Digital collaboration is having a moment.
Between the rapid expansion of global businesses, the rise of the mighty remote worker and the uber-relevant trend of flexible work weeks, businesses worldwide are seeking the right technology to connect their teams and make sure they’re working together efficiently.
It’s easy to have a knee-jerk reaction and buy whatever technology is the flavor of the month, thinking that your team will naturally adopt to it perfectly. Before you do that, however, it’s important to ask the right questions, listen and collaborate with your team to find the best solution and create a strategy for how you are going to use it. Otherwise, it can turn into a big, fat waste of time-–a graveyard full of too many messages and good intentions, but not enough focused work.
Samantha Duffy, senior project manager at Avex, pointed out that simple mistakes are what usually cause problems when collaborating digitally. “Some of these include losing messages in Slack by sending too many, forgetting to tag or assign users in Trello so they don’t see the cards, forgetting to update settings on Google Drive so users can edit the document instead of just view…”
And, well, the list goes on.
If you refuse to become a casualty of digital collaboration tools, pay attention to these five tips that will help you win the game.
1. Be strategic from day 1
“Too many companies expect SaaS collaboration tools to magically solve their productivity and communication challenges,” said Seth Waite, chief strategy officer at RevUnit. “You can’t just buy a subscription and hope for the best. You have to implement them strategically and communicate how the organization should use them.“
Waite’s team found success with their collaborative tool by defining an “etiquette” for communication, which is relayed to each employee as they are onboarded into the company. This way, everyone is always aligned on how best to communicate through these tools.
2. Make sure the tools are actually helping
We’ve all been to horribly run weekly meetings at some point in our career. During these painful sessions, one or two vocal people dominate the whole conversation. According to Andres Angelani, CEO of Softvision, the same can happen on collaborative tools.
“You have to watch for strong individual personalities that can dominate these collaboration tools,” he says. “Make sure that when everyone is collaborating, there are opportunities for other voices and opinions and approaches. This will help staff grown and should also allow for individual accountability.”

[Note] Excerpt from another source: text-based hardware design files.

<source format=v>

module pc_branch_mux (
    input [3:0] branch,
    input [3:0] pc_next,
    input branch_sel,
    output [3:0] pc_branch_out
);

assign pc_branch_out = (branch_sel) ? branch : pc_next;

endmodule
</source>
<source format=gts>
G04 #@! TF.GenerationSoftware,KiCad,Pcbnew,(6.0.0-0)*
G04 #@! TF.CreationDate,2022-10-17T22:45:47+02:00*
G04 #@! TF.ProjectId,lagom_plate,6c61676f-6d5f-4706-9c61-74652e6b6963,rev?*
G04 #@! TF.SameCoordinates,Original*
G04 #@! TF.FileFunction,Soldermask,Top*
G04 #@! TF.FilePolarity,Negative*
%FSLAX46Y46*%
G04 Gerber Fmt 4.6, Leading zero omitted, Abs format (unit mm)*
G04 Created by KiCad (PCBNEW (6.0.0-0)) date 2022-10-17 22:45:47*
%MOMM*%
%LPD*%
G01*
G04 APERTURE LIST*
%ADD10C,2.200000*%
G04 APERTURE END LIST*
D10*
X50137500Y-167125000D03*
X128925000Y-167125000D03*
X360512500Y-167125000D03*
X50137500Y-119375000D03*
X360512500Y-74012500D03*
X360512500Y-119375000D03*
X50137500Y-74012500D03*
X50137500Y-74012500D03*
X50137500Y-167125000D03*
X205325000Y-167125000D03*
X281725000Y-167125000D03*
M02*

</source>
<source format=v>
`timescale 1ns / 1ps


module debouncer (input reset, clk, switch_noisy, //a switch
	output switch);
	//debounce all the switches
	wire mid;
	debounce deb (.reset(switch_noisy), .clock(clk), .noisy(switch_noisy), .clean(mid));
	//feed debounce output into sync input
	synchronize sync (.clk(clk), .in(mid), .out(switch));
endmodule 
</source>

Exactly. You need all your diverse voices to work together for the best result … so long as it doesn’t become a free-for-all.
3. Don’t let tools become a distraction
The sad fact about being constantly connected is that many of us feel that we have to respond to messages within 60 seconds. Collaborative tools are not helping this disease of ours, with the constant pinging of Slack.

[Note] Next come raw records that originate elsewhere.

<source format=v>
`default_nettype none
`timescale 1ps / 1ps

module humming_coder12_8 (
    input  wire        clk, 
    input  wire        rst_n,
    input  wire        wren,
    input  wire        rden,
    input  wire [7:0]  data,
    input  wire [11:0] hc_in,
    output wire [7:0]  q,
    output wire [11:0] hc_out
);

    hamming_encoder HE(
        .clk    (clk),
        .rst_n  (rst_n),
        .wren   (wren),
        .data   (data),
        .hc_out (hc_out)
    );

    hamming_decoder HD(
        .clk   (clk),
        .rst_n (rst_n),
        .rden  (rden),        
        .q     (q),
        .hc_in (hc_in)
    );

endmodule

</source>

“Making a judicious use of the snooze function is vital,” said Amanda Murray, digital marketing coordinator at seoplus+. “In our workplace, we’ve also instituted something called ‘Power Hour,’ a distraction-free hour of focus work with no email and no Slack, and it’s worked well so far. Like most things, it’s about finding a balance that works for your environment.”
4. Be efficient
According to Jennifer Kyriakakis, founder and vp of marketing at MATRIXX Software, you also have to be efficient and precise about sharing your documents. She suggests updating files via a document sharing folder like Dropbox, rather than sending multiple versions through messaging apps.
“A challenge is that people have used this platform as an extension of their hard drive rather than being used as an integrated collaboration tool,” she explained. “For example, instead of sharing a Dropbox link to a document over Slack, they will attach the actual document over Slack, meaning that latest version won’t automatically be updated on Dropbox causing inefficiency.”
The takeaway? Anticipate that people might get become confused and use old materials attached from an old message–-so make it easy for them to always choose the most current document.
5. Get your timing right
Another way to be efficient when working with a global organization is finding a rhythm on communication across multiple time zones, since not everyone is in the office at the same time.
Steve Kuhn, director of product management at Work & Co., has a method for this.
“When working across time zones, you have to establish a rhythm at the outset,” he said. “For example, with clients in Europe, we’ll often do a morning check-in first thing on Slack to discuss any issues that arose during their day, so we can set up our local teams to keep pushing forward on iterations that can be waiting for the client when they get in the next day. “
So before you go out and buy a subscription to the latest and greatest collaborative software, plan your attack. Paying attention to the small details will essentially give your staff a master class in the language of digital collaboration. When they become fluent, your business is one step closer to world domination.